Fragmento proporcionado:
- - -

Rafael Lara-Martínez
Professor Emeritus, New Mexico Tech
rafael.laramartinez@nmt.edu
Desde Comala siempre…

La revuelta poética del «Revólver»

I. Re-volver

Por esas re-vueltas de las temporadas anuales —en el verano caluroso— llega a mis ojos el poemario «Revólver» (2023) de Josué Andrés Moz. De inmediato, al observar el arma de fuego, advierto el peligro de imprimirlo y de cargarlo en la mano.  Pero un instante después, reflexiono y recuerdo su disco homónimo (1966) de The Beatles…  «Keepin’ an eye on the world going by my window«.  Entonces, al adivinar la lectura al ritmo circular de sus melodías, intuyo que basta un simple cambio de acento para revertir el aparato en el giro cíclico de los astros.  Bajo este origen común, el re-vólver calca la re-vuelta que la escritura poética efectúa —del verso al re-verso—, al realizar su función cultural básica.  «Escribir es sobrevivir», de igual manera que el constante respirar profundo sostiene el potencial biológico y creativo del cuerpo humano.  Así, Moz «conoce el mundo» cuyo en-canto es un canto que lo impulsa de cara a la superficie terrestre, para «no hundirse» en el marasmo acuático del origen o, más remoto aún, para no evaporarse hacia la nube celestial de su eternidad primordial. 

Por una correspondencia sinódica sin par, la revuelta de las balas provoca muertes similares a la revolución de los astros.  Sin embargo, la justicia suele calificar a la primera de legítima defensa —o de asesinato, si la comete un extraño—, mientras a la segunda la llama deceso natural por el cúmulo de años.  Bajo ese doble re-vólver incesante —tiroteo y astral—, no extraña que su sentido político terciario culmine en la deriva mortuoria del mismo cauce (véase: Roque Dalton, arquetipo re-volucionario, vigente cada mes de mayo).   Este vaivén circular Moz lo rescata desde su calidad espiritual celeste «antes de nacer», esto es, de descender al «territorio de infancia». En esta comarca se asienta su verdadera Matria cuyos «dedos» le acarician el «vientre», es decir, el centro mismo de su «despertar» amoroso, entre el «rostro de hermanos» y de «amigos» en respaldo. A pausa periódica, esa iniciación a la vida terrena le otorga la lengua materna cuyo «signo flexible» se «diluye» hacia la corriente —de agua jovial, «riyendo va por el río»—, hasta su clausura, «el fin de la infancia».

- - -

Registros:
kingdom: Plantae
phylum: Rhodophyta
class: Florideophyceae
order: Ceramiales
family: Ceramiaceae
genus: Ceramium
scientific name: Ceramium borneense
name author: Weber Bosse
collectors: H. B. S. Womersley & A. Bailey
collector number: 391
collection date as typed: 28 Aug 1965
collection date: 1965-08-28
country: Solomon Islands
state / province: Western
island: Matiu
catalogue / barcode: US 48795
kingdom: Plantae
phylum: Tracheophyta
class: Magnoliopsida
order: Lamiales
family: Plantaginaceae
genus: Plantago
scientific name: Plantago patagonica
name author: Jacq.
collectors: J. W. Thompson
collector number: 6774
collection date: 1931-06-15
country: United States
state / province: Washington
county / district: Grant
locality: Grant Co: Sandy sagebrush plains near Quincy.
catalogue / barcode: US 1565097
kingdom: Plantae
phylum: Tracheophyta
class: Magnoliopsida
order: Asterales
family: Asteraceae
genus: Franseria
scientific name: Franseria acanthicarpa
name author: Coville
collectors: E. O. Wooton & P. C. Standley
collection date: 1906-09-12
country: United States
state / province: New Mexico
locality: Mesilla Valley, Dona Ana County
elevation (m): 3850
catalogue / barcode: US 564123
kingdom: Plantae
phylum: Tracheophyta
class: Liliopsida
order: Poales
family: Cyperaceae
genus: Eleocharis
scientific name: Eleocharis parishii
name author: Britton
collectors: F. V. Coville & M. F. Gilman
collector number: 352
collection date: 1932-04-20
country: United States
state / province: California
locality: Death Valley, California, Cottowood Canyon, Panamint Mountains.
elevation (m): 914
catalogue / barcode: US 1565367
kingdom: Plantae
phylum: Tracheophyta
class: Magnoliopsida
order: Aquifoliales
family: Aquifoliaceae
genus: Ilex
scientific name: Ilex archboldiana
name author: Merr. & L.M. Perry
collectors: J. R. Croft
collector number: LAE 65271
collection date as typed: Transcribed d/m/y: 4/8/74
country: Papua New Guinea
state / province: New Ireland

- - -

Ejercicios:
1) Enumera las personas y los grupos musicales que se nombran en los dos párrafos del ensayo sobre «Revólver».
2) Según el ensayo sobre «Revólver», ¿en qué año se publicó el poemario «Revólver» de Josué Andrés Moz?
3) Retoma el ensayo sobre «Revólver» y continúalo a partir de su última oración.

Resultados:
1) Josué Andrés Moz, The Beatles, Roque Dalton

2) En 2023.

3)
Empero, ese desenlace no cierra la casi treintena de su niñez prolongada, ya que la línea cronológica no la establece la naturaleza misma en su rotación constante.  En cambio, expresa un conteo cultural ajeno a su índole circular que la rectilínea del cálculo anual anhela olvidar.  Por ello, en su «bandera» de «orfandad», Moz declara «nacer tantas veces» como el planeta gira en sus estaciones repetidas o, si se prefiere, renace como las plantas florecen y dan frutos según las temporadas.  Ninguna cronología lineal logra extirpar el giro de los astros.  El retoño y el otoño de la naturaleza voltean la sucesión hacia el círculo de una ronda a coro perenne.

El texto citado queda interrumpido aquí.